WASHINGTON – Yesterday, U.S. Senators Chris Coons (D-DE), Mike Rounds (R-SD), Joe Donnelly (D-IN), Jerry Moran (R-KS), Joe Manchin (D-WV), Joni Ernst (R-IA), Catherine Cortez Masto (D-NV), and Shelley Moore Capito (R-WV) introduced The Families of Fallen Servicemembers First Act. 

When servicemembers perished during government shutdowns in 2013 and 2018, their families were initially denied military death benefits. This legislation would provide a permanent appropriation of funds to immediately pay military death benefits to survivors of servicemembers killed during any future government shutdown.

The longstanding purpose of the military death gratuity payment is to assist families of deceased servicemembers in meeting their financial needs during the period immediately following a servicemember's death and before other survivor benefits become available.

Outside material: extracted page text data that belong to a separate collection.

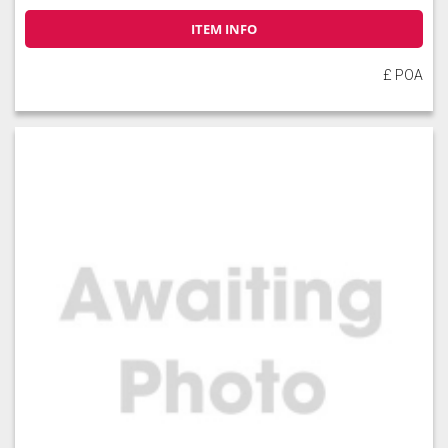
ITEM INFO
£ POA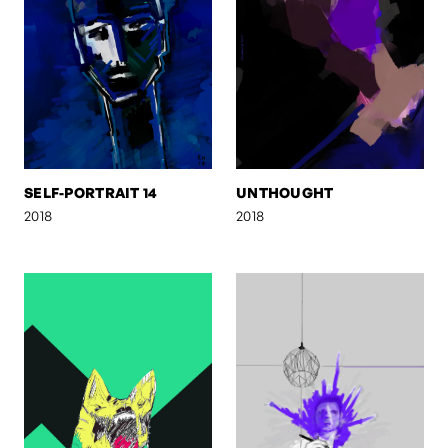
SELF-PORTRAIT 14
UNTHOUGHT
2018
2018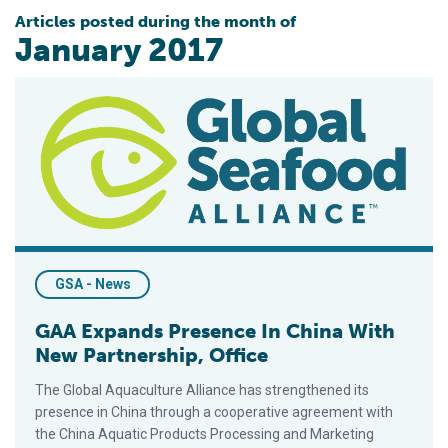
Articles posted during the month of
January 2017
GAA Expands Presence In China With New Partnership, Office
GSA - News
GAA Expands Presence In China With
New Partnership, Office
The Global Aquaculture Alliance has strengthened its
presence in China through a cooperative agreement with
the China Aquatic Products Processing and Marketing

The benefits covered by this legislation include:

·         Death gratuities for survivors of deceased military service members

·         Funeral and burial expenses

·         Authorized funeral travel, including to dignified transfer ceremonies

·         A temporary continuation of a basic allowance for housing (BAH) for dependents

Representatives Gerry Connolly (D-VA) and Tom Rooney (R-FL) introduced the same bill in the House of Representatives.

“We have a duty as Americans to support those who serve and their families,” said Senator Coons“In the words of President Lincoln, we must meet our sacred commitment to those ‘who have borne the battle, and for his widow and his orphan.’  I look forward to working with my colleagues to pass this bill into law and ensure that these benefits are never subject to Congressional inaction.”

“When our servicemembers make the ultimate sacrifice protecting our freedoms, we must make certain no grieving family is subjected to delayed benefits due to Congressional stalemate,” said Senator Moran. “No Congressional disagreements should prevent our heroes’ families from quickly receiving the benefits they are owed. I look forward to working with my colleagues to pass this bill and see it signed into law.”

“In 2013 when the government shutdown, more than a dozen brave servicemembers were killed in action and I was outraged when their military death benefits were denied,” Senator Manchin said. “That’s why I’m joining my colleagues in introducing this bill to make sure that when the government shuts down, military death gratuities would never lapse and would always be immediately paid. These days, government shutdowns are all too common here in Washington and the families of these servicemembers should never pay the price.”

“Our men and women in uniform fight tirelessly to defend our nation and preserve our values,” said Senator Ernst. “It is essential that we ensure the families of our servicemembers who gave the ultimate sacrifice for our country are provided with benefits and assistance they need without delay – regardless of the debate happening inside the halls of Congress. While nothing can ever relieve the families of the pain, we can ensure they receive the promised assistance, and that their loved one is buried with honor.”

“Providing for our service members and their families should be above partisan fights in Congress,” said Senator Cortez Masto. “There should never be any question of our commitment to honor our troops, particularly those who have made the ultimate sacrifice. That is why I am proud to ensure that their families receive the necessary support and financial assistance they need during such a tragic time as the loss of a loved one. A government shutdown should not stand in the way of military family members getting the support they deserve.”

“Our brave servicemen and women sacrifice so much to defend our country and keep Americans safe and free—selflessly putting their lives on the line every day,” Senator Capito said. “There are many consequences of a government shutdown, but it’s unacceptable that we would put ourselves in a position to deny military benefits to the families of fallen service members. This bipartisan legislation will ensure that whether the government is open or not, these families receive the benefits they’ve been promised for their loved one’s sacrifice.”